### Request A:
Pick out every line in the rows below that contains the string "Beuvron".

### Study text:
Content starts

# Private Practice



## Tina xx (Aug 30, 2006)

New season starts tonight, is anyone else watching? I can't wait!!

Tina xx


----------



## wouldloveababycat (Mar 21, 2004)

Not heard of that one Tina what side is that on ?


----------



## Tina xx (Aug 30, 2006)

It's on Living TV, it's the spin off from Greys Anatomy about Addison.


----------



## wouldloveababycat (Mar 21, 2004)

OOh don't get living so thats probably why but adore Grays Anatomy ..must get sky must get sky  

How are you hunny not spoken to you for ages  

Cat x


----------



## Tina xx (Aug 30, 2006)

Aww sorry hun, you really do need to get sky, I'd be lost without it   

We are really well hun, have been living in Exeter for 2 weeks and we love it, We don't want to move from here. We have been on the beach almost every day (we live 15-20 mins from the beach). How are you? I know we haven't spoke for ages - sorry   Hope you are well


----------



## dakota (Feb 6, 2007)

Oh bum i missed it, totally forgot it was on and went to bed   was it any good? worth tuning into next week?


----------



## wouldloveababycat (Mar 21, 2004)

My cousins live down that way hun ..it must be fab being near the beach is that Exmouth beach? Must be much better than being up here   yes really MUST get SKY  

Cat x


----------



## Tina xx (Aug 30, 2006)

Dakota, it was really good, won't give any details as I don't want to spoil it for you. No one as cute as MrDreamy or McSteamy, but they weren't that bad      

Cat, yes it's Exmouth beach that we live not far from. It was 25 degrees yest, DH was home by 2.30 and we were on the beach by 3pm


----------



## wouldloveababycat (Mar 21, 2004)

OOh lovely I love that beach   big hugs to all of you hunny  

Cat x


----------



## Tina xx (Aug 30, 2006)

Cat - Big hugs to you all back  

Can I just warn you all that Private Practice is about babies (being born and conceived) and might not be a good thing to watch if you are finding this type of programme difficult to watch


----------



## wouldloveababycat (Mar 21, 2004)

I can't watch it anyway   will just have to imagine the dishy docs


----------



## Tina xx (Aug 30, 2006)

They are showing GA on channel 5, hopefully it won't be long until they show PP on 5 too


----------



## wouldloveababycat (Mar 21, 2004)

don't get that either lol ..really must get freeview or sky ..as very dull with just 4 channels


----------



## Tina xx (Aug 30, 2006)

Content ends

### Request B:
Answer these questions using the forum thread above.
(i) Which channel shows Private Practice?
(ii) How long had Tina xx been living in Exeter?
(iii) Which beach does Tina xx live near?

### Listed entries:
Content starts

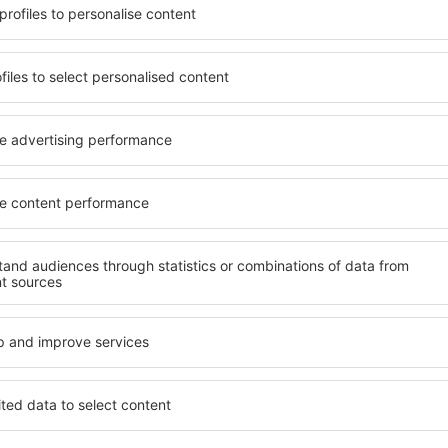
beneficia de proprietăți
Puteți alege dintr-o ofertă 
 numeroase facilități,
inclusiv proprietăți pentru o
 sta câteva zile în timpul
persoane ȋn vârstă și grupur
euvron este disponibilă în
hoteluri și pensiuni care ofe
cartiere sau regiuni mai
orașului Lamotte-Beuvron. Fa
a să găsiţi unităţi de cazare
companii de închirieri auto,
rioare.
reparaţii și locuri de relaxa
extraordinară.
on mai devreme, aveți
vă puteţi relaxa, fără a fi
Dacă doriţi cazare de lux în
t sau altă unitate de
una care să se potrivească. 
călătoria spre Lamotte-
vacanță sau călătoria de afa
 liniştită.
rezerva cazare în Lamotte-B
persoanele cu dizabilități, s
care călătoresc cu animale
motte-Beuvron?
Ce fel de facilităţi 
Beuvron?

Content ends

### Written reply A:
orașului Lamotte-Beuvron. Fa
motte-Beuvron?
Beuvron?

### Written reply B:
(i) Living TV
(ii) 2 weeks
(iii) Exmouth beach